A subtask is only considered completed when a commit has been made. Make sure you define the acceptance criteria to the subtask.
When the task returns, review the code for completeness and see if you spot any obvious issues.
Another benefit of this is that now, with asynchronous agents on GitHub or Google Jules becoming better, that we can delegate some of our subtasks directly to those for handling.
Summarizing what we learned so far
Agents are extremely powerful if guided correctly, but we’re not at a point yet where they can be left unsupervised.
Always define clear boundaries, be that in simple tasks, behavior or complex projects.

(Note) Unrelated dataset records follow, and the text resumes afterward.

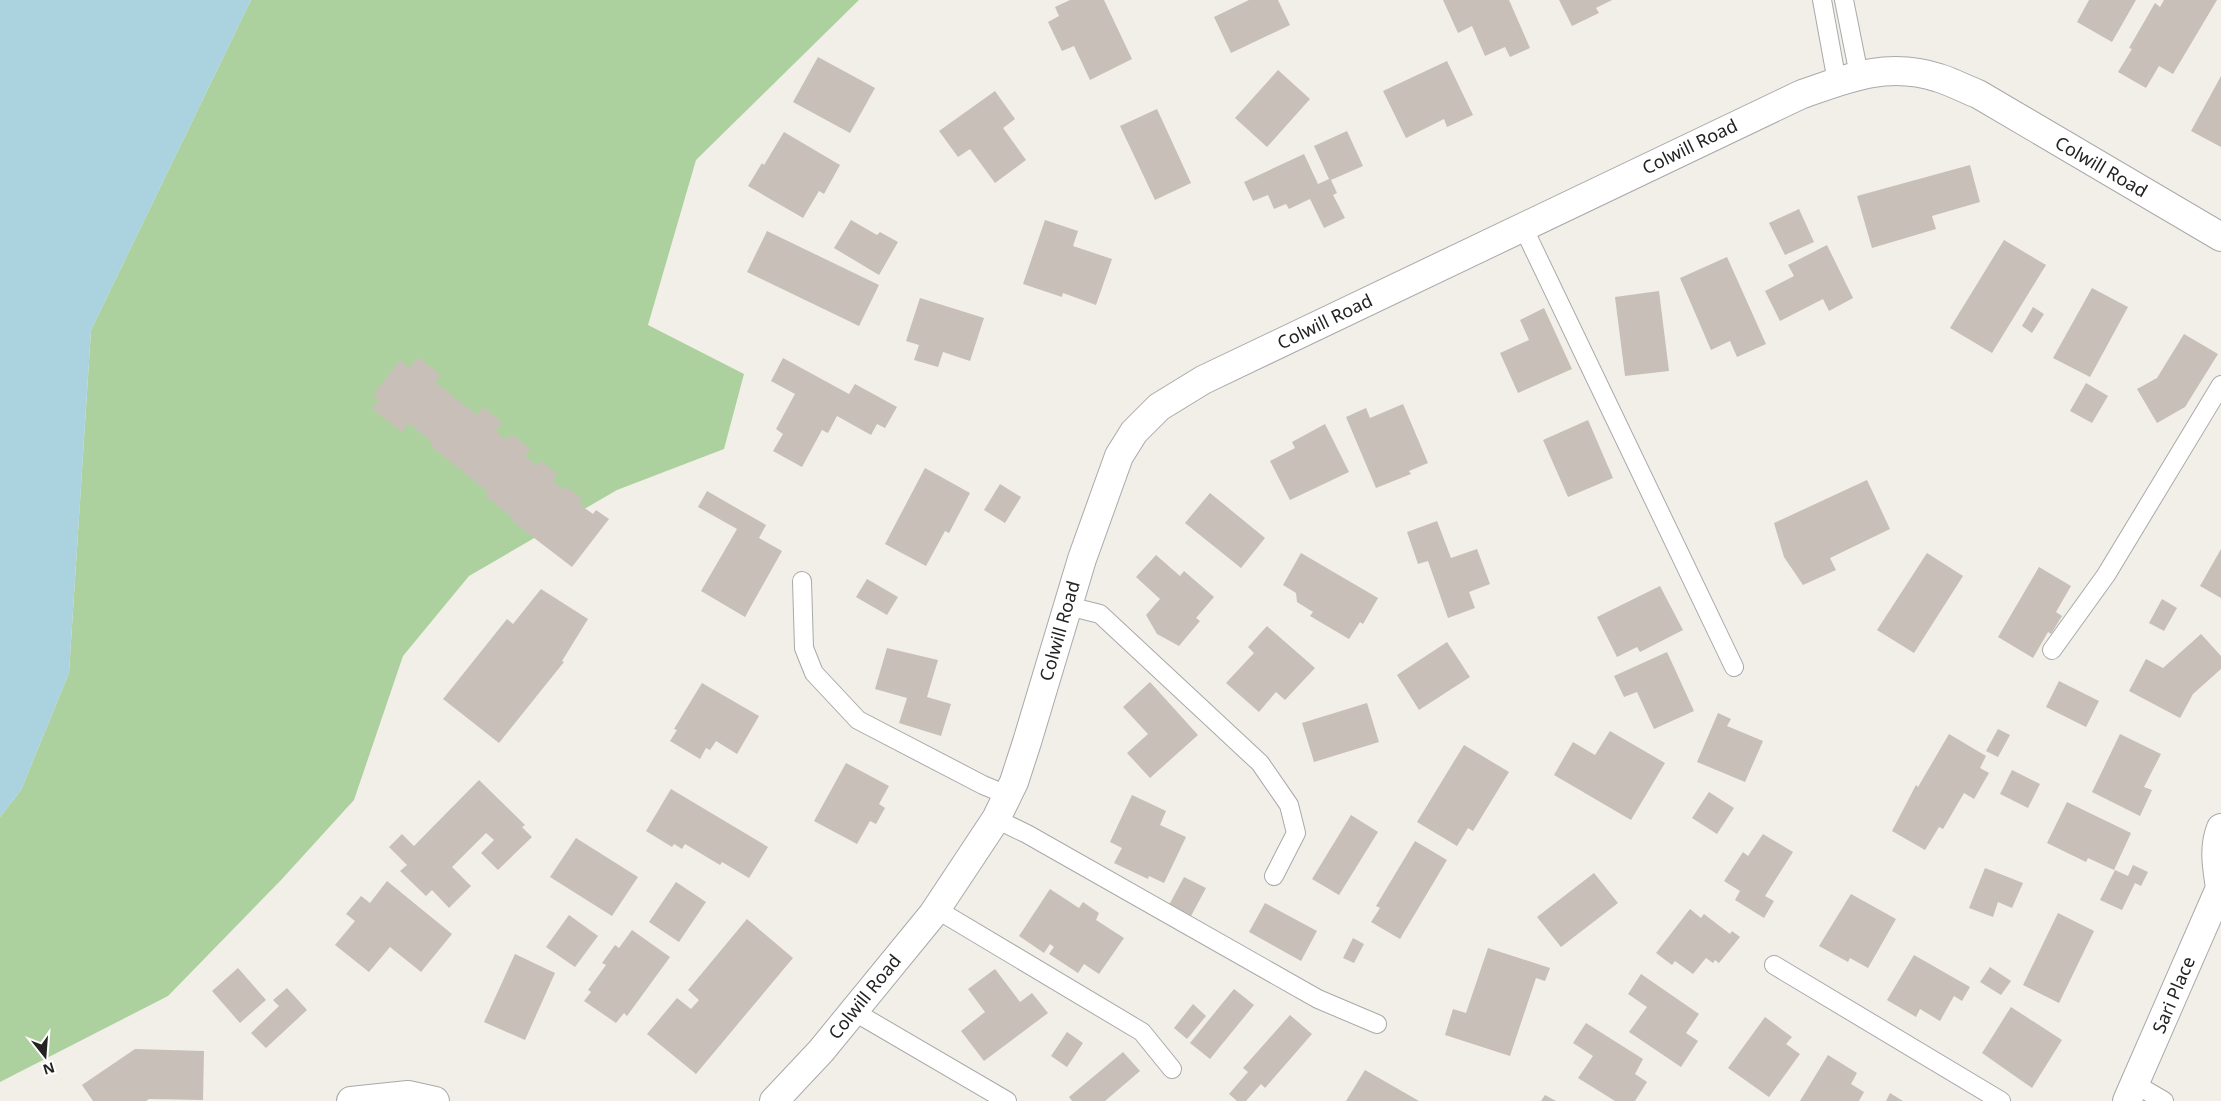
<svg xmlns="http://www.w3.org/2000/svg" width="2221" height="1101" viewBox="0 0 2221 1101" font-family="'Noto Sans',sans-serif">
<style>
.forest{fill:#add19e}
.water{fill:#aad3df}
.building{fill:#c7bfb8}
.lines{fill:none;stroke-linecap:round;stroke-linejoin:round}
.service-casing{stroke:#a9a9a9;stroke-width:20}
.minor-casing{stroke:#a9a9a9;stroke-width:30}
.tertiary-casing{stroke:#a9a9a9;stroke-width:30}
.service{stroke:#fff;stroke-width:18}
.minor{stroke:#fff;stroke-width:28}
.tertiary{stroke:#fff;stroke-width:28}
.labels{text-anchor:middle;stroke-width:4;stroke-linejoin:round;paint-order:stroke}
.street-label{font-size:18px;fill:#222;stroke:#fff}
</style>
<rect width="100%" height="100%" fill="#f2efe9"/>
<polygon class="forest" points="251,0 859,0 696,160 648,325 744,374 724,449 617,490 469,576 403,656 354,800 282,879 168,996 0,1082 0,817 21,790 69,673 91,330"/>
<polygon class="water" points="0,0 251,0 91,330 69,673 21,790 0,817"/>
<g class="building">
<polygon points="1070,0 1104,0 1132,59 1090,80 1074,46 1062,51 1048,22 1059,16 1055,7"/>
<polygon points="1249,0 1278,0 1290,25 1231,53 1214,17"/>
<polygon points="1443,0 1509,0 1530,48 1510,57 1505,47 1485,56 1472,26 1458,33"/>
<polygon points="1559,0 1612,0 1596,8 1599,13 1572,26"/>
<polygon points="2089,0 2136,0 2112,42 2077,22"/>
<polygon points="2164,0 2217,0 2173,74 2159,66 2146,88 2118,72 2132,49 2129,48 2155,3 2160,7"/>
<polygon points="818,57 875,88 850,133 793,102"/>
<polygon points="1447,61 1473,115 1447,127 1444,119 1406,138 1383,91"/>
<polygon points="1278,70 1310,99 1267,147 1235,118"/>
<polygon points="2221,76 2221,147 2191,131"/>
<polygon points="995,91 1015,119 1003,128 1026,160 995,183 970,149 958,157 939,131"/>
<polygon points="1157,109 1191,183 1155,200 1120,126"/>
<polygon points="1347,131 1363,166 1331,180 1337,193 1333,195 1345,218 1324,228 1310,199 1289,209 1286,204 1274,209 1268,195 1253,201 1244,182 1304,154 1318,184 1329,179 1314,146"/>
<polygon points="784,132 840,165 824,194 819,191 803,218 748,186 762,163 764,165"/>
<polygon points="1970,165 1980,202 1932,216 1936,229 1872,248 1857,196"/>
<polygon points="1799,209 1814,242 1785,255 1769,223"/>
<polygon points="851,220 877,235 880,232 898,242 879,275 834,248"/>
<polygon points="1045,220 1078,231 1073,246 1112,259 1096,305 1063,293 1062,297 1023,284"/>
<polygon points="767,231 879,285 859,326 747,272"/>
<polygon points="2004,240 2046,265 1992,353 1950,328"/>
<polygon points="1827,245 1853,298 1829,311 1823,299 1780,321 1765,291 1794,276 1788,265"/>
<polygon points="1727,257 1766,344 1737,357 1730,341 1711,350 1680,278"/>
<polygon points="2092,288 2128,307 2090,377 2053,358"/>
<polygon points="1659,291 1669,371 1625,376 1615,297"/>
<polygon points="920,298 984,318 970,361 943,352 938,367 914,360 919,345 906,341"/>
<polygon points="2033,307 2044,314 2032,333 2022,326"/>
<polygon points="1544,308 1572,369 1518,393 1500,353 1529,340 1520,320"/>
<polygon points="2184,334 2218,354 2185,407 2157,423 2137,389 2157,378"/>
<polygon points="418,357 441,375 435,382 477,415 483,407 502,423 496,431 506,440 511,434 530,449 525,456 538,466 541,461 557,474 552,480 564,490 567,487 583,499 579,504 593,514 596,510 609,519 572,567 512,521 514,519 485,496 488,492 431,446 433,443 409,423 402,432 372,409 379,400 373,395 400,360 409,368"/>
<polygon points="783,358 849,394 855,384 897,407 885,428 877,424 871,435 837,416 828,433 822,430 802,467 773,451 783,434 776,429 795,394 771,381"/>
<polygon points="2086,383 2108,396 2092,423 2070,411"/>
<polygon points="1403,404 1428,463 1409,471 1411,474 1376,488 1346,417 1366,408 1370,418"/>
<polygon points="1588,420 1613,478 1568,497 1543,440"/>
<polygon points="1325,424 1349,472 1290,500 1270,461 1295,448 1292,442"/>
<polygon points="925,468 970,493 949,533 945,531 926,566 885,544"/>
<polygon points="1867,480 1890,529 1830,558 1836,570 1803,585 1784,557 1774,523"/>
<polygon points="1000,484 1021,497 1005,523 984,510"/>
<polygon points="707,491 766,525 759,538 782,551 745,617 701,591 737,529 698,507"/>
<polygon points="1210,493 1265,538 1241,568 1185,523"/>
<polygon points="1437,521 1451,558 1477,549 1490,584 1469,592 1475,608 1448,618 1428,561 1418,564 1407,532"/>
<polygon points="2221,549 2221,598 2200,586"/>
<polygon points="1301,553 1378,598 1363,624 1360,622 1349,639 1310,616 1313,612 1297,602 1296,593 1283,585"/>
<polygon points="1927,553 1963,576 1914,653 1877,630"/>
<polygon points="1156,555 1180,576 1184,571 1214,597 1196,618 1200,621 1179,646 1157,634 1146,615 1160,599 1136,577"/>
<polygon points="2039,567 2071,586 2056,612 2062,616 2051,634 2048,632 2033,658 1998,637"/>
<polygon points="867,579 898,597 887,615 856,597"/>
<polygon points="1660,586 1683,630 1640,652 1637,647 1617,657 1597,617"/>
<polygon points="541,589 588,619 562,661 564,662 499,743 443,699 507,619 513,624"/>
<polygon points="2162,599 2177,608 2164,631 2149,623"/>
<polygon points="1267,626 1315,668 1285,700 1276,692 1259,712 1226,683 1254,653 1248,647"/>
<polygon points="2201,634 2221,656 2221,669 2193,694 2180,718 2129,691 2146,659 2163,668"/>
<polygon points="1447,642 1470,677 1419,710 1397,675"/>
<polygon points="887,648 938,660 927,697 951,704 941,736 899,723 907,698 875,689"/>
<polygon points="1667,652 1694,711 1654,729 1637,692 1624,697 1614,676"/>
<polygon points="2059,681 2099,701 2086,727 2046,707"/>
<polygon points="1150,682 1198,735 1150,778 1127,753 1148,734 1123,707"/>
<polygon points="702,683 759,716 737,754 716,741 710,750 706,748 700,759 670,741 677,730 674,729"/>
<polygon points="1367,703 1379,742 1314,762 1302,723"/>
<polygon points="1718,713 1731,719 1727,726 1763,741 1745,782 1697,762"/>
<polygon points="1998,729 2010,735 1998,757 1986,751"/>
<polygon points="1610,731 1665,763 1631,820 1554,775 1573,742 1595,755"/>
<polygon points="1949,734 1986,756 1980,768 1989,773 1974,799 1964,793 1943,829 1939,827 1925,850 1892,831 1916,785 1918,787"/>
<polygon points="2120,734 2161,754 2144,787 2152,790 2140,816 2092,792"/>
<polygon points="1464,745 1509,772 1473,831 1468,828 1457,846 1417,822"/>
<polygon points="846,763 889,786 879,804 885,808 876,824 870,821 857,844 814,821"/>
<polygon points="2012,770 2040,784 2028,808 2000,794"/>
<polygon points="479,780 525,825 522,827 532,837 498,870 481,853 494,840 486,833 452,867 471,886 449,908 432,890 426,896 400,871 407,865 389,847 402,834 414,846"/>
<polygon points="671,789 768,847 749,878 722,862 720,865 685,844 682,849 674,844 672,847 646,831"/>
<polygon points="1709,792 1734,808 1717,834 1692,818"/>
<polygon points="1132,795 1166,811 1160,825 1186,837 1164,883 1149,876 1148,879 1114,863 1122,848 1110,842"/>
<polygon points="2067,802 2131,833 2114,870 2088,858 2086,862 2047,843"/>
<polygon points="1351,815 1378,832 1339,895 1312,879"/>
<polygon points="1763,834 1793,852 1765,896 1774,901 1764,918 1735,900 1740,891 1724,881 1743,852 1748,856"/>
<polygon points="576,838 638,877 612,916 550,877"/>
<polygon points="1415,841 1447,860 1400,939 1371,922 1380,908 1376,906"/>
<polygon points="2133,865 2148,872 2141,886 2135,883 2122,910 2100,900 2115,870 2128,876"/>
<polygon points="1985,868 2023,883 2012,908 1998,902 1993,917 1969,908"/>
<polygon points="1594,873 1618,903 1561,947 1537,917"/>
<polygon points="1184,877 1206,888 1191,916 1169,905"/>
<polygon points="387,881 452,934 421,972 390,947 369,972 335,945 355,921 346,914 361,896 370,903"/>
<polygon points="676,882 706,902 679,942 649,922"/>
<polygon points="1050,889 1079,908 1083,902 1099,913 1096,920 1124,938 1099,974 1084,964 1078,973 1049,954 1054,947 1050,944 1044,953 1019,936"/>
<polygon points="1851,894 1896,919 1868,968 1850,958 1848,962 1819,946"/>
<polygon points="1265,903 1317,931 1301,961 1249,932"/>
<polygon points="1690,909 1701,918 1704,914 1730,934 1732,931 1740,937 1719,963 1715,960 1713,963 1706,958 1693,974 1675,961 1672,965 1656,953"/>
<polygon points="2058,913 2094,931 2059,1003 2023,985"/>
<polygon points="569,915 598,936 575,967 546,947"/>
<polygon points="747,919 793,958 696,1074 647,1034 677,998 691,1009 699,1000 688,990"/>
<polygon points="632,930 670,957 627,1016 624,1013 616,1023 584,1001 591,992 588,990 606,965 602,963 615,945 619,948"/>
<polygon points="1353,938 1364,944 1354,963 1343,958"/>
<polygon points="1488,948 1550,968 1545,981 1536,978 1510,1056 1445,1035 1453,1009 1466,1013"/>
<polygon points="515,954 555,973 525,1040 484,1022"/>
<polygon points="1914,955 1970,987 1962,1001 1954,996 1940,1021 1920,1009 1916,1017 1887,1000"/>
<polygon points="1990,967 2011,981 2001,995 1980,982"/>
<polygon points="238,968 266,1000 240,1023 212,991"/>
<polygon points="995,969 1020,1002 1032,993 1048,1013 984,1061 961,1031 985,1012 968,989"/>
<polygon points="1641,974 1699,1014 1686,1033 1698,1041 1681,1067 1629,1032 1647,1007 1628,994"/>
<polygon points="287,988 307,1010 266,1048 251,1033 279,1006 273,1000"/>
<polygon points="1234,989 1254,1005 1210,1059 1190,1043"/>
<polygon points="1193,1004 1206,1016 1187,1039 1174,1028"/>
<polygon points="2011,1007 2062,1040 2032,1088 1982,1053"/>
<polygon points="1290,1015 1312,1034 1265,1088 1261,1084 1246,1101 1237,1101 1229,1094 1248,1072 1243,1068"/>
<polygon points="1765,1017 1792,1037 1786,1044 1800,1054 1769,1097 1728,1068"/>
<polygon points="1586,1023 1643,1059 1635,1074 1647,1082 1635,1101 1615,1101 1578,1078 1593,1056 1573,1043"/>
<polygon points="1067,1032 1083,1043 1067,1067 1051,1056"/>
<polygon points="135,1049 204,1051 203,1100 149,1099 146,1101 93,1101 82,1085"/>
<polygon points="1123,1052 1140,1071 1105,1101 1072,1101 1069,1097"/>
<polygon points="1828,1055 1857,1073 1851,1084 1864,1092 1859,1101 1800,1101"/>
<polygon points="1365,1070 1419,1101 1346,1101"/>
<polygon points="1890,1093 1903,1101 1886,1101"/>
<polygon points="1545,1095 1556,1101 1541,1101"/>
</g>
<g class="lines">
<defs>
<g id="service">
<polyline points="1822,0 1837,82"/>
<polyline points="1844,0 1859,75"/>
<polyline points="1523,227 1734,667"/>
<polyline points="802,581 804,648 814,673 858,720 983,785 1007,795"/>
<polyline points="1068,606 1100,614 1260,763 1289,805 1296,833 1274,876"/>
<polyline points="2052,650 2106,575 2221,385"/>
<polyline points="996,819 1027,834 1318,999 1377,1024"/>
<polyline points="936,909 1142,1032 1172,1069"/>
<polyline points="1774,965 2001,1101"/>
<polyline points="853,1011 1007,1101"/>
<polyline points="2135,1084 2164,1101"/>
</g>
<path id="minor" d="M2127,1101L2220,888C2217,867 2213,848 2221,828"/>
<g id="tertiary">
<polyline points="351,1101 408,1095 435,1101"/>
<path d="M774,1101L821,1051L933,914L996,819L1014,782L1027,742L1082,559L1119,456L1134,432L1159,407L1203,380L1800,95C1847,78 1888,61 1939,78C1952,82 1965,89 1978,94L2221,237"/>
</g>
</defs>
<use href="#service" class="service-casing"/>
<use href="#minor" class="minor-casing"/>
<use href="#tertiary" class="tertiary-casing"/>
<use href="#service" class="service"/>
<use href="#minor" class="minor"/>
<use href="#tertiary" class="tertiary"/>
</g>
<g class="labels">
<g class="street-label">
<text transform="translate(1690 147) rotate(-26)" y="6">Colwill Road</text>
<text transform="translate(2101 167) rotate(30)" y="6">Colwill Road</text>
<text transform="translate(1325 322) rotate(-26)" y="6">Colwill Road</text>
<text transform="translate(1060 631) rotate(-74)" y="6">Colwill Road</text>
<text transform="translate(2174 995) rotate(-67)" y="6">Sari Place</text>
<text transform="translate(865 997) rotate(-51)" y="6">Colwill Road</text>
</g>
</g>
<g transform="translate(45 1056) rotate(163)" stroke="#ffffff" stroke-width="4" paint-order="stroke">
<path d="M0-4L9 19L0 12L-9 19Z" fill="#222222"/>
<text y="-8" font-size="14" font-weight="bold" text-anchor="middle" fill="#222222">N</text>
</g>
</svg>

The more complex a task, the more you should probably split it and break it up into sub-stories that can be worked on independently to not run into context pollution issues: Keep it short and to the point for the best results.
Create new sessions as often as you can, disable MCP you don’t need and use built-in /compact
commands to further reduce amount of tokens in the context window at any time.
I’m hoping to expand on this series further in the future when agents evolved a bit more. I’m especially excited about Jules and GitHub Copilot Agents and started using them extensively for my own projects.